DIRECTIONS: In this exercise, each record below is to be written out again exactly.

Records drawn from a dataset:
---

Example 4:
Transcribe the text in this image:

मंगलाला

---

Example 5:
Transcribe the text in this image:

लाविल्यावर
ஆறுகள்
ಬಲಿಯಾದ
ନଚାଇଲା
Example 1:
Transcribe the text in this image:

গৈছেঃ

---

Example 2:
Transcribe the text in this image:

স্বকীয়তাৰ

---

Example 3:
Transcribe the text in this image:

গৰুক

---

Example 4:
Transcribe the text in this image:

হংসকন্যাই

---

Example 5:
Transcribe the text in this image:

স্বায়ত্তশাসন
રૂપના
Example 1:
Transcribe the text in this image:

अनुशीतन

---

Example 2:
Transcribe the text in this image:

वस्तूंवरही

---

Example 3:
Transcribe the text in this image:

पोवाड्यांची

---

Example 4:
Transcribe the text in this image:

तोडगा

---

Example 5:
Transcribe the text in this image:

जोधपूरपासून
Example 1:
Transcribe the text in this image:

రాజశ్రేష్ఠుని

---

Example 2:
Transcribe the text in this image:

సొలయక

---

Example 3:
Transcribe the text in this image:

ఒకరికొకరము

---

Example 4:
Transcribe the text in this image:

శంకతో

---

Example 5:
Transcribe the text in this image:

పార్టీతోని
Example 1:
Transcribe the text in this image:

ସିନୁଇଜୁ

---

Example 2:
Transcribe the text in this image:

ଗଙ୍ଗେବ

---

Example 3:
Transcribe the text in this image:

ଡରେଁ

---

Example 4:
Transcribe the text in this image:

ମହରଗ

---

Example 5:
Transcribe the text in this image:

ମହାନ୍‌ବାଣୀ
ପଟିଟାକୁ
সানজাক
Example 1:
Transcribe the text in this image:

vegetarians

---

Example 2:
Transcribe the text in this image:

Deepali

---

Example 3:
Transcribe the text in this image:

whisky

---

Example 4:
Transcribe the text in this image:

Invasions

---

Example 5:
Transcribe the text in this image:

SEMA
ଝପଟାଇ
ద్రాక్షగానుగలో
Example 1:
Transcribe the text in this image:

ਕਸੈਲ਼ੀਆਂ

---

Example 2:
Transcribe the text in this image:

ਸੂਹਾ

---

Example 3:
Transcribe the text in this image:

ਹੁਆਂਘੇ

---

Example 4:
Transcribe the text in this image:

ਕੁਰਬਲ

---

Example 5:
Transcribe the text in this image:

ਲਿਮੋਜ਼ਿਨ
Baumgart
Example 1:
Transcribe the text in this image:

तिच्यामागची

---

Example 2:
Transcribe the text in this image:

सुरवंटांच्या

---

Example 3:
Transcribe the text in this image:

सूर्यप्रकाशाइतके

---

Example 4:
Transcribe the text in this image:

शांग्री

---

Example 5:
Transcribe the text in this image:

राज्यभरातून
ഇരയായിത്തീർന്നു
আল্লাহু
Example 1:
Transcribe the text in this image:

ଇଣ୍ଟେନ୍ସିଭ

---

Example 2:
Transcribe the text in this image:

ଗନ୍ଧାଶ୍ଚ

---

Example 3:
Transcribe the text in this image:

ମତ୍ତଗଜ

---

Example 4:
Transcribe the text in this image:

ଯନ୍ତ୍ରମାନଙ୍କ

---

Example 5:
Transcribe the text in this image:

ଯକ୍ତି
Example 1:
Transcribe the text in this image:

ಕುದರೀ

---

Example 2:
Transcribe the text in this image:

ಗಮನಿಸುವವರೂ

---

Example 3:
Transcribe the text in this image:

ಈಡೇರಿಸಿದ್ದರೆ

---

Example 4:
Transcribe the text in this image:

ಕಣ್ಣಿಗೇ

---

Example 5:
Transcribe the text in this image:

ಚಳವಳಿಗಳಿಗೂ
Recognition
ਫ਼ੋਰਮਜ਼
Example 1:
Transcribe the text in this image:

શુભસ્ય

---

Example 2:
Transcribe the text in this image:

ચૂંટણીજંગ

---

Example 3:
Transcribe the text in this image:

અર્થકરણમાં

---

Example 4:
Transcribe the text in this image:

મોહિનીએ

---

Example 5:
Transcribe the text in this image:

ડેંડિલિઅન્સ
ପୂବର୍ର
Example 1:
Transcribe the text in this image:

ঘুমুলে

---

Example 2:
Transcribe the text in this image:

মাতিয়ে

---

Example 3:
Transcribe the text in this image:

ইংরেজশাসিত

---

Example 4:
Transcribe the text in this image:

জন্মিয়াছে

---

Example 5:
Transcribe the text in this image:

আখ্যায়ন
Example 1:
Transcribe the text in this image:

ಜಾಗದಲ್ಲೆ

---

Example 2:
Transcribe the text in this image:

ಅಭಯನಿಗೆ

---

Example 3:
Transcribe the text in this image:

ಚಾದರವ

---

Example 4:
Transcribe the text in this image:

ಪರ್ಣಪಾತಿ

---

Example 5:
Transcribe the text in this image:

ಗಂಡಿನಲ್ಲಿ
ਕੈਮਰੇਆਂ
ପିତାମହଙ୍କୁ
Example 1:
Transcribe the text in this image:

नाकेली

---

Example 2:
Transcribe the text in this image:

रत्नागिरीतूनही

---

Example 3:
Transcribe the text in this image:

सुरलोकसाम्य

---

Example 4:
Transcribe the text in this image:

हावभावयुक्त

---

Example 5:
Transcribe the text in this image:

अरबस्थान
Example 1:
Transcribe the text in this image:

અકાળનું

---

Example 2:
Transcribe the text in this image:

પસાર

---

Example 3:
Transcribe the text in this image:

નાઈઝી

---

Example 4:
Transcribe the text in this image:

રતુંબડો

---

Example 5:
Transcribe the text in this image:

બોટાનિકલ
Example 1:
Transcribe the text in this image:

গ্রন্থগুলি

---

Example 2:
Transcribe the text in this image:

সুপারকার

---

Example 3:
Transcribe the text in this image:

EXERCISE RESULT:
---

Example 4:
Transcribe the text in this image:

मंगलाला

---

Example 5:
Transcribe the text in this image:

लाविल्यावर
ஆறுகள்
ಬಲಿಯಾದ
ନଚାଇଲା
Example 1:
Transcribe the text in this image:

গৈছেঃ

---

Example 2:
Transcribe the text in this image:

স্বকীয়তাৰ

---

Example 3:
Transcribe the text in this image:

গৰুক

---

Example 4:
Transcribe the text in this image:

হংসকন্যাই

---

Example 5:
Transcribe the text in this image:

স্বায়ত্তশাসন
રૂપના
Example 1:
Transcribe the text in this image:

अनुशीतन

---

Example 2:
Transcribe the text in this image:

वस्तूंवरही

---

Example 3:
Transcribe the text in this image:

पोवाड्यांची

---

Example 4:
Transcribe the text in this image:

तोडगा

---

Example 5:
Transcribe the text in this image:

जोधपूरपासून
Example 1:
Transcribe the text in this image:

రాజశ్రేష్ఠుని

---

Example 2:
Transcribe the text in this image:

సొలయక

---

Example 3:
Transcribe the text in this image:

ఒకరికొకరము

---

Example 4:
Transcribe the text in this image:

శంకతో

---

Example 5:
Transcribe the text in this image:

పార్టీతోని
Example 1:
Transcribe the text in this image:

ସିନୁଇଜୁ

---

Example 2:
Transcribe the text in this image:

ଗଙ୍ଗେବ

---

Example 3:
Transcribe the text in this image:

ଡରେଁ

---

Example 4:
Transcribe the text in this image:

ମହରଗ

---

Example 5:
Transcribe the text in this image:

ମହାନ୍‌ବାଣୀ
ପଟିଟାକୁ
সানজাক
Example 1:
Transcribe the text in this image:

vegetarians

---

Example 2:
Transcribe the text in this image:

Deepali

---

Example 3:
Transcribe the text in this image:

whisky

---

Example 4:
Transcribe the text in this image:

Invasions

---

Example 5:
Transcribe the text in this image:

SEMA
ଝପଟାଇ
ద్రాక్షగానుగలో
Example 1:
Transcribe the text in this image:

ਕਸੈਲ਼ੀਆਂ

---

Example 2:
Transcribe the text in this image:

ਸੂਹਾ

---

Example 3:
Transcribe the text in this image:

ਹੁਆਂਘੇ

---

Example 4:
Transcribe the text in this image:

ਕੁਰਬਲ

---

Example 5:
Transcribe the text in this image:

ਲਿਮੋਜ਼ਿਨ
Baumgart
Example 1:
Transcribe the text in this image:

तिच्यामागची

---

Example 2:
Transcribe the text in this image:

सुरवंटांच्या

---

Example 3:
Transcribe the text in this image:

सूर्यप्रकाशाइतके

---

Example 4:
Transcribe the text in this image:

शांग्री

---

Example 5:
Transcribe the text in this image:

राज्यभरातून
ഇരയായിത്തീർന്നു
আল্লাহু
Example 1:
Transcribe the text in this image:

ଇଣ୍ଟେନ୍ସିଭ

---

Example 2:
Transcribe the text in this image:

ଗନ୍ଧାଶ୍ଚ

---

Example 3:
Transcribe the text in this image:

ମତ୍ତଗଜ

---

Example 4:
Transcribe the text in this image:

ଯନ୍ତ୍ରମାନଙ୍କ

---

Example 5:
Transcribe the text in this image:

ଯକ୍ତି
Example 1:
Transcribe the text in this image:

ಕುದರೀ

---

Example 2:
Transcribe the text in this image:

ಗಮನಿಸುವವರೂ

---

Example 3:
Transcribe the text in this image:

ಈಡೇರಿಸಿದ್ದರೆ

---

Example 4:
Transcribe the text in this image:

ಕಣ್ಣಿಗೇ

---

Example 5:
Transcribe the text in this image:

ಚಳವಳಿಗಳಿಗೂ
Recognition
ਫ਼ੋਰਮਜ਼
Example 1:
Transcribe the text in this image:

શુભસ્ય

---

Example 2:
Transcribe the text in this image:

ચૂંટણીજંગ

---

Example 3:
Transcribe the text in this image:

અર્થકરણમાં

---

Example 4:
Transcribe the text in this image:

મોહિનીએ

---

Example 5:
Transcribe the text in this image:

ડેંડિલિઅન્સ
ପୂବର୍ର
Example 1:
Transcribe the text in this image:

ঘুমুলে

---

Example 2:
Transcribe the text in this image:

মাতিয়ে

---

Example 3:
Transcribe the text in this image:

ইংরেজশাসিত

---

Example 4:
Transcribe the text in this image:

জন্মিয়াছে

---

Example 5:
Transcribe the text in this image:

আখ্যায়ন
Example 1:
Transcribe the text in this image:

ಜಾಗದಲ್ಲೆ

---

Example 2:
Transcribe the text in this image:

ಅಭಯನಿಗೆ

---

Example 3:
Transcribe the text in this image:

ಚಾದರವ

---

Example 4:
Transcribe the text in this image:

ಪರ್ಣಪಾತಿ

---

Example 5:
Transcribe the text in this image:

ಗಂಡಿನಲ್ಲಿ
ਕੈਮਰੇਆਂ
ପିତାମହଙ୍କୁ
Example 1:
Transcribe the text in this image:

नाकेली

---

Example 2:
Transcribe the text in this image:

रत्नागिरीतूनही

---

Example 3:
Transcribe the text in this image:

सुरलोकसाम्य

---

Example 4:
Transcribe the text in this image:

हावभावयुक्त

---

Example 5:
Transcribe the text in this image:

अरबस्थान
Example 1:
Transcribe the text in this image:

અકાળનું

---

Example 2:
Transcribe the text in this image:

પસાર

---

Example 3:
Transcribe the text in this image:

નાઈઝી

---

Example 4:
Transcribe the text in this image:

રતુંબડો

---

Example 5:
Transcribe the text in this image:

બોટાનિકલ
Example 1:
Transcribe the text in this image:

গ্রন্থগুলি

---

Example 2:
Transcribe the text in this image:

সুপারকার

---

Example 3:
Transcribe the text in this image:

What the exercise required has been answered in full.